For the first day of our Dashboard week, Andy challenged us to gather and analyse data on the spend over £25K at NHS Trusts.
The data was scattered over 391 different URLs, each containing multiple files (often in different formats)
Given a large amount of data prep required I started by creating an Alteryx workflow. My initial idea was to create an iterative macro which would list all the different trusts URLs and then supplement this with a batch macro that would download the individual files stored in each page.

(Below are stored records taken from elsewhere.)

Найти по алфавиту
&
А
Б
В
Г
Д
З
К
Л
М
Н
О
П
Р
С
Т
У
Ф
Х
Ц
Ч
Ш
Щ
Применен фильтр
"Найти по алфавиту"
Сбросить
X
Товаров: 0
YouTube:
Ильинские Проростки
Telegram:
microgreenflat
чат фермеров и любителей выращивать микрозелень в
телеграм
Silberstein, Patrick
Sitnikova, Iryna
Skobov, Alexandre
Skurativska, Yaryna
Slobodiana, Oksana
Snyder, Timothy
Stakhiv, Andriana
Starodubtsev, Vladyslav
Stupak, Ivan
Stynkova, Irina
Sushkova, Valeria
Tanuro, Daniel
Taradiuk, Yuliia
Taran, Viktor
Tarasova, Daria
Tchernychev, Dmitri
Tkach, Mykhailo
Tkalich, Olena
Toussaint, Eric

The process seemed pretty straightforward, at least since I got the list of URLs results. Despite I was expecting 391 results, I kept getting 400, suggesting that something wasn’t quite working in my workflow. Moreover, the URLs weren’t matching what I was expecting and seemed to return random results on the NHS database.
In order to solve this issue, I have tried several different solutions, like manually generating the stating URLs, and even manually copy and paste them (shame on me!) as a last resort.
None of these methods worked, and unfortunately, I was stacked until around 2 pm.
At that point, The Information Lab Alteryx Guru, Ben Moss, explained to us that the problem was caused by a single checkbox in the download tool, Encode URL Text.
Quoting the Alteryx documentation website “When checked, the specified URL will be encoded as needed where unsafe ASCII characters are converted into a format that can be transmitted over the internet. An example of this would be the substitution of %20 for a space.”
So the problem was caused by parsing some special character, which would somehow return a random generated URL.
Once discovered that I could finally start to work on the actual data gathering, I started to build a macro that would download all files. This task was quite time consuming as well, although I have managed to get some data from the site.
Given the situation, around 3 pm, Andy allowed us to focus on a single Trust and to build a dashboard only on that.
I have chosen the Leicestershire Partnership NHS. Analysing these files I have found an interesting insight, over 50% of the spend over £25K were used to pay agency nurses.
Unfortunately, I did not have a lot of time left, so I had to keep the dashboard quite basic. Today’s challenge was quite concentrated on data prep, I hope that during the rest of the week we may have a task more related to design.